The "saw" row illustrates why POS context is indispensable: the same surface form has two different lemmas depending on grammatical role.

Variants and history

WordNet lemmatiser (morphy). WordNet’s built-in morphological engine, morphy, uses a list of exception forms combined with detachment rules for English. It is the lemmatiser exposed by NLTK’s WordNetLemmatizer. Simple and fast, but requires explicit POS input and degrades on verbs with complex inflections.

spaCy. Modern spaCy models include an integrated lemmatiser trained jointly with the tagger and parser. The POS tag is inferred automatically; the user receives lemmas directly from token.lemma_. Coverage and accuracy depend on the language model: en_core_web_sm vs en_core_web_trf produce meaningfully different results on difficult cases.

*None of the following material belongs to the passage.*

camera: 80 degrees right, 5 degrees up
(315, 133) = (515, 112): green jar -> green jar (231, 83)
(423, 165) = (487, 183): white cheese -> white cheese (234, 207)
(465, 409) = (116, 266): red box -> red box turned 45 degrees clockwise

UDPipe and Stanza. Universal Dependencies-based pipelines (UDPipe, Stanford Stanza) produce lemmas as part of full morphosyntactic analysis. These are better choices for non-English languages or when downstream tasks need full morphological features.

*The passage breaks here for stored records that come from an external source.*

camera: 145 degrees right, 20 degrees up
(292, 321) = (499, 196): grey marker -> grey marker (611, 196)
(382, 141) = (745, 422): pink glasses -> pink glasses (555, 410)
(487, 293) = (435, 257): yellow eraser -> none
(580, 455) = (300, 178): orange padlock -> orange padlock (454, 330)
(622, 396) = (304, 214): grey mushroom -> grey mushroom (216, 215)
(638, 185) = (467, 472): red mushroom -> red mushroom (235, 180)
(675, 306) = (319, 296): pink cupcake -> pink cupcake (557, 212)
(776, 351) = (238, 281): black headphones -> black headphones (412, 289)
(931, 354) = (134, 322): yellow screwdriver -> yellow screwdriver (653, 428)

Rule-based lemmatisers. Some systems — including older Lucene MorfologikFilter integrations — use compiled finite-state transducers (FSTs) rather than hash-table lookups, trading flexibility for speed and compact memory footprint.

Historical context. Lemmatisation in computational linguistics predates modern NLP toolkits; morphological analysers for Latin and Greek were built in the 1970s for corpus studies. English lemmatisation became common in information retrieval research in the 1990s as WordNet matured.

When to use it

Lemmatisation costs more than stemming — it requires a POS tagger, a lexicon, and correspondingly more runtime — but the payoff is accuracy and readability.

Use lemmatisation when:

  • Your application surfaces lemmatised terms to users (search suggestions, facets, analytics dashboards) and stems like "univers" would look broken.
  • You need linguistically correct base forms for downstream tasks — named entity recognition, relation extraction, or semantic parsing work better with valid words.
  • Your domain involves irregular forms that stemmers mishandle: medical terms, proper names, irregular plurals ("criteria""criterion").
  • You are building a pipeline for a morphologically rich language (German, Turkish, Finnish) where stemming heuristics generalise poorly and a trained morphological analyser is available.

Prefer stemming when:

  • Index-time throughput matters more than correctness — a Porter stemmer runs in microseconds per token; a full lemmatiser with POS tagging is an order of magnitude slower.
  • You are prototyping and do not yet have an annotated training corpus or a reliable POS model.
  • Your search engine’s built-in analysis chain already uses stemming and the retrieval quality is acceptable.

A note on consistency: the same rule that applies to stemming applies here — use the same lemmatiser at index time and at query time. A mismatch will silently break term matching.